#### Document passage

Tamil

 

Tamil belongs to the Dravidian language family and is the official language of the Indian State of Tamil Nadu and the Union Territory of Pondicherry. Apart from India, Tamil is also an official language in Sri Lanka and Singapore. There are a large number of Tamil speakers even in Malaysia, Mauritius, Fiji and South Africa.

Tamil has officially been recognised among the twenty two languages under the Eighth Schedule of the Indian Constitution. It was also declared a classical language of India as late as 2004. To be declared a classical language, there are three criteria to be met - the origin of the language has to be an ancient one, it should have an independent tradition and it has to contain a considerable volume of ancient literature.

Tamil is one of the two classical and traditional languages of India, the other being Sanskrit. Relatively speaking, Tamil is the oldest living language in India because Sanskrit is mostly used in religious or scholarly context. The capital of the Pandya Dynasty, Madurai, is generally linked with the development of the language due to the tradition of the Tamil Sangams that was hosted in Madurai.

 

Tamil and Hinduism

The Tamil region in India is a center of traditional Hinduism. Tamil schools of personal religious Bhakti and devotion movements have always been important with Hinduism, Buddhism and Jainism. These three religions were widespread among the Tamil people in the early part of the first six centuries after Christ. Although the present day Tamil are mostly Hindus, there are a sizeable number of Christians, Muslims and Jains among them.

########

**Tasks:**
1. Please retype the part of the Tamil passage starting with "The Tamil region" and going on through "Jains among them.".
2. Summarize the Tamil passage in two sentences.
3. According to the Tamil passage, in what year was Tamil declared a classical language of India?
The material that comes next has no connection to the Tamil passage.

#### Raw data

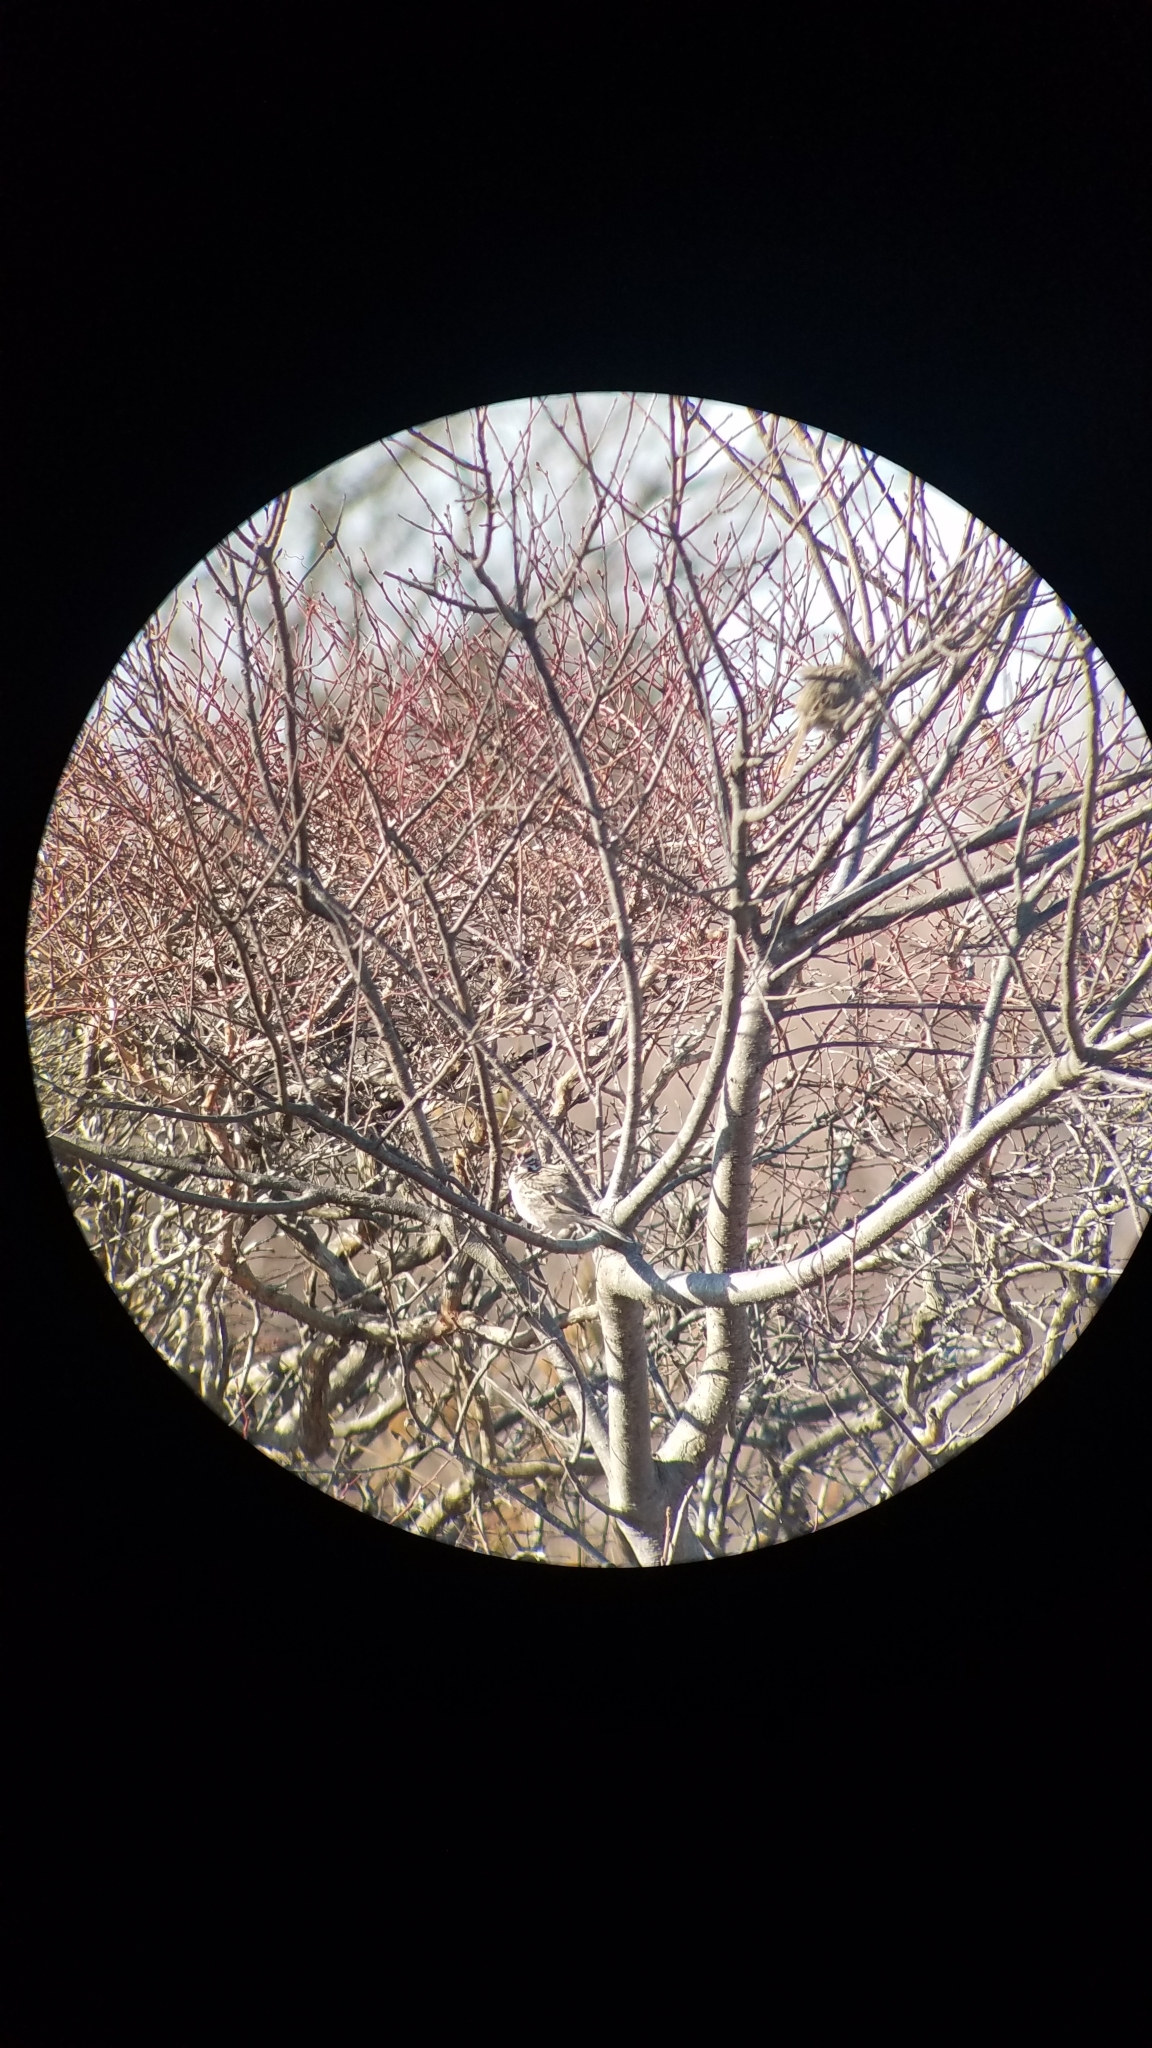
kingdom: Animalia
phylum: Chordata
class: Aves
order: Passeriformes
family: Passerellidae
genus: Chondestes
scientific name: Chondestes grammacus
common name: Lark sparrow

########
#### Raw data

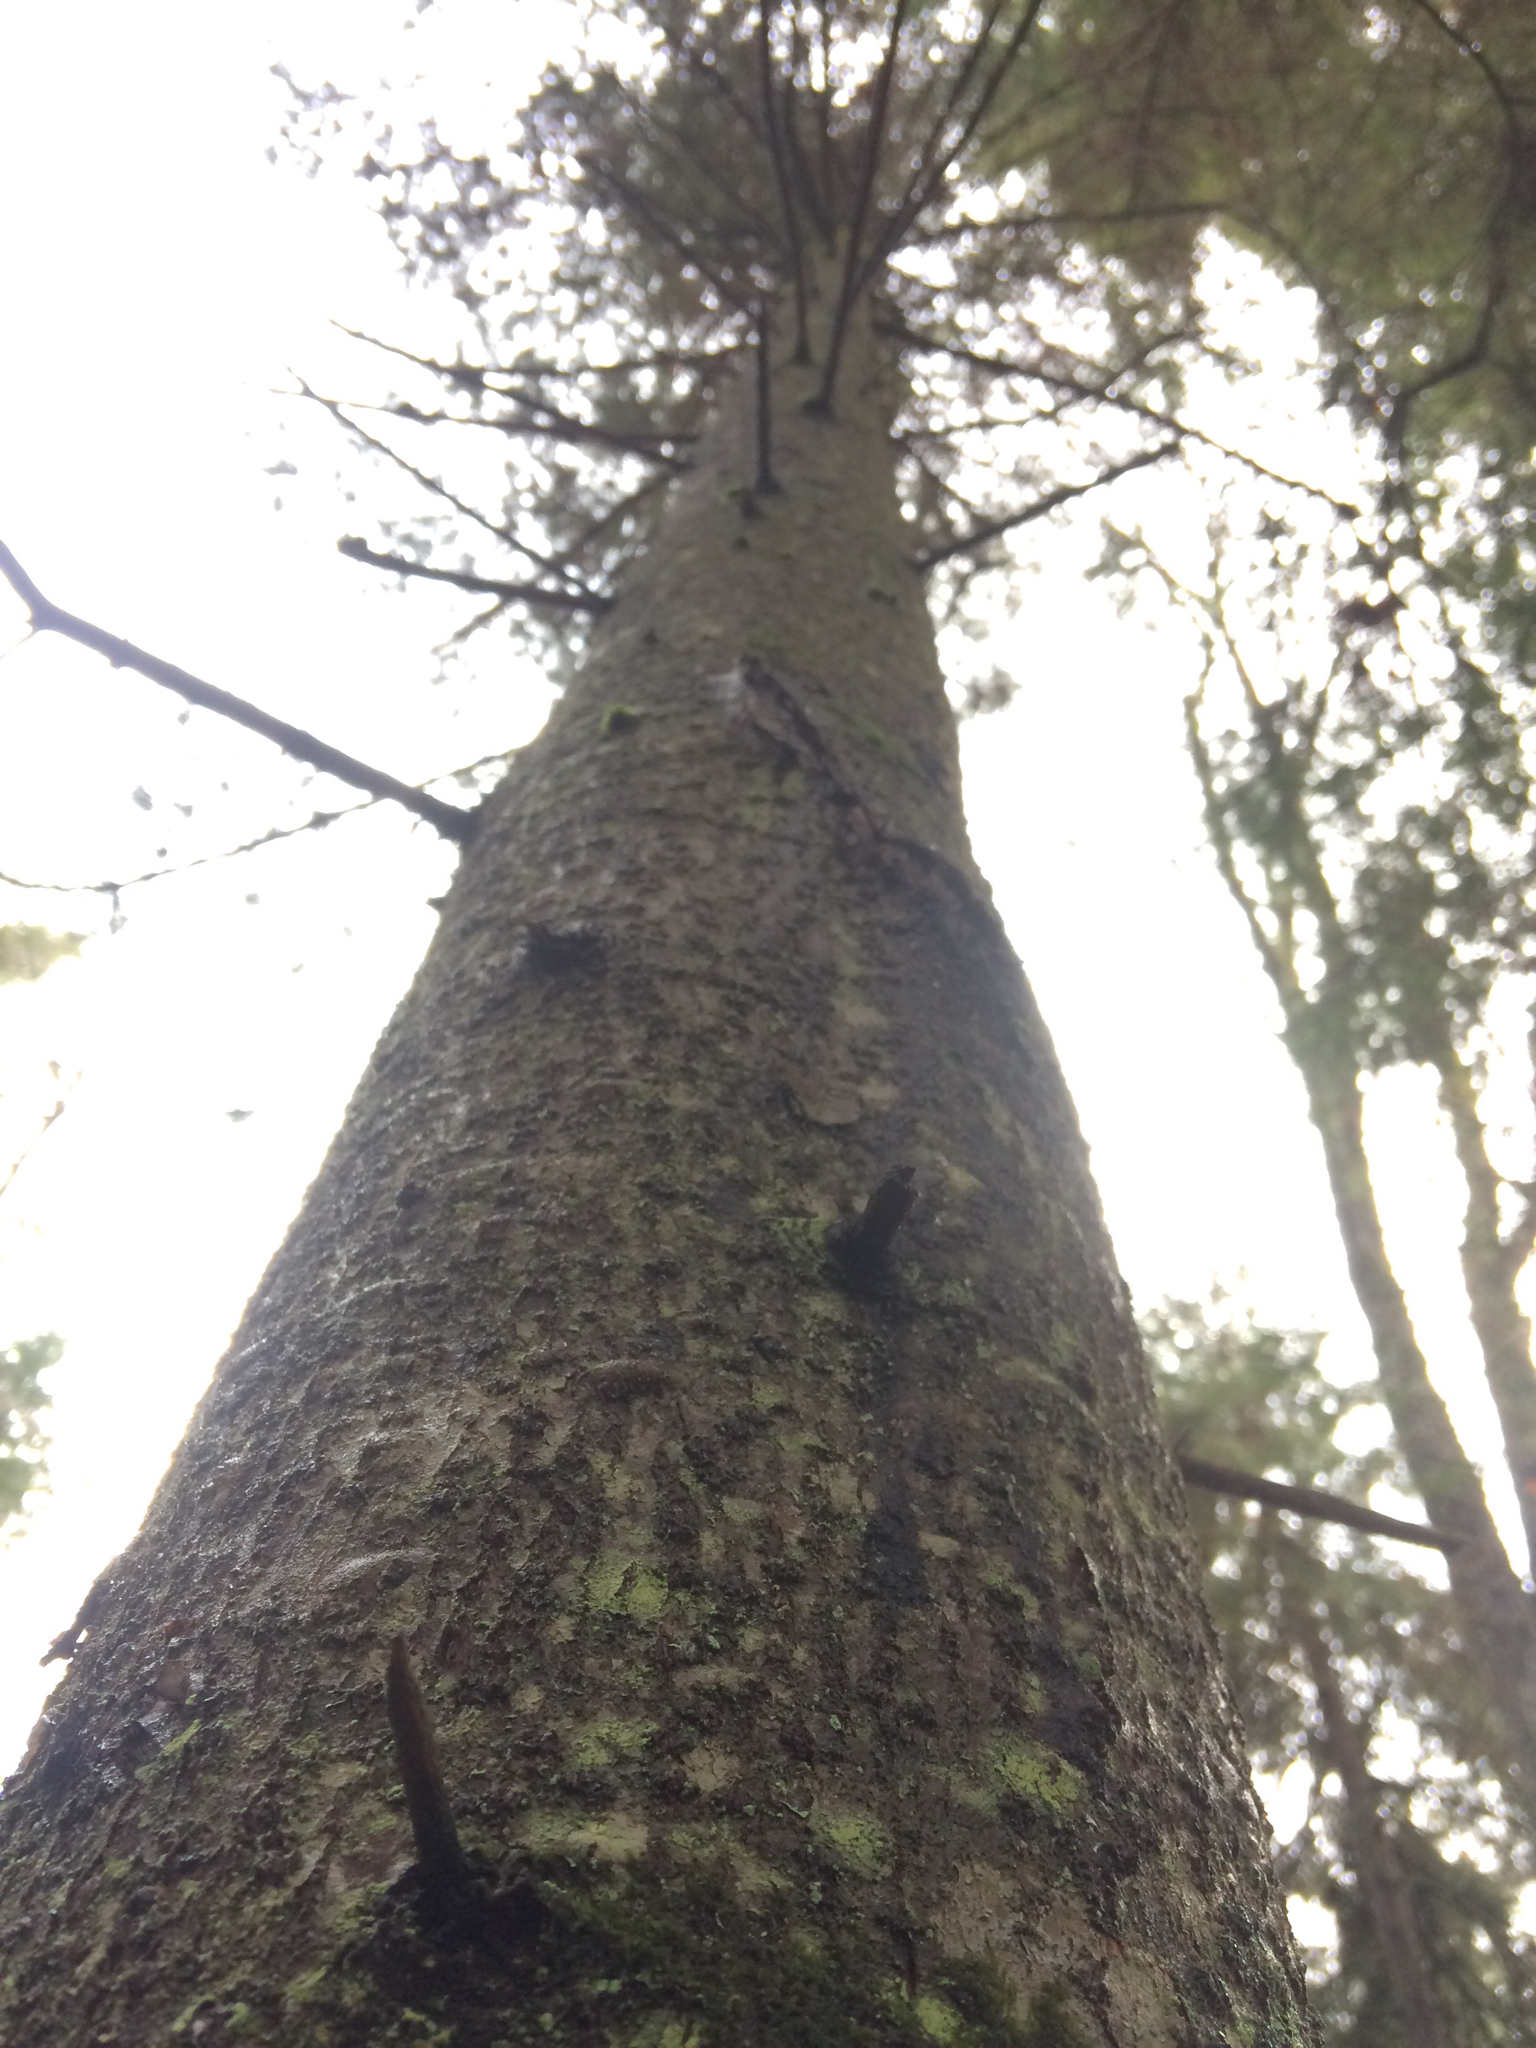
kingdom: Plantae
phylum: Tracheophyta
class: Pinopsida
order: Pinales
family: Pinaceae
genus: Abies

########
#### Raw data

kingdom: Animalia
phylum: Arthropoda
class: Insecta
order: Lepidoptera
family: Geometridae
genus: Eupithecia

########

**Full answers:**
1.
The Tamil region in India is a center of traditional Hinduism. Tamil schools of personal religious Bhakti and devotion movements have always been important with Hinduism, Buddhism and Jainism. These three religions were widespread among the Tamil people in the early part of the first six centuries after Christ. Although the present day Tamil are mostly Hindus, there are a sizeable number of Christians, Muslims and Jains among them.

2. Tamil is a Dravidian language that is official in Tamil Nadu, Pondicherry, Sri Lanka and Singapore, and in 2004 it was declared a classical language of India. Madurai is linked with the language's development through the Tamil Sangams, and although most Tamil people today are Hindus, sizeable numbers are Christians, Muslims and Jains.

3. 2004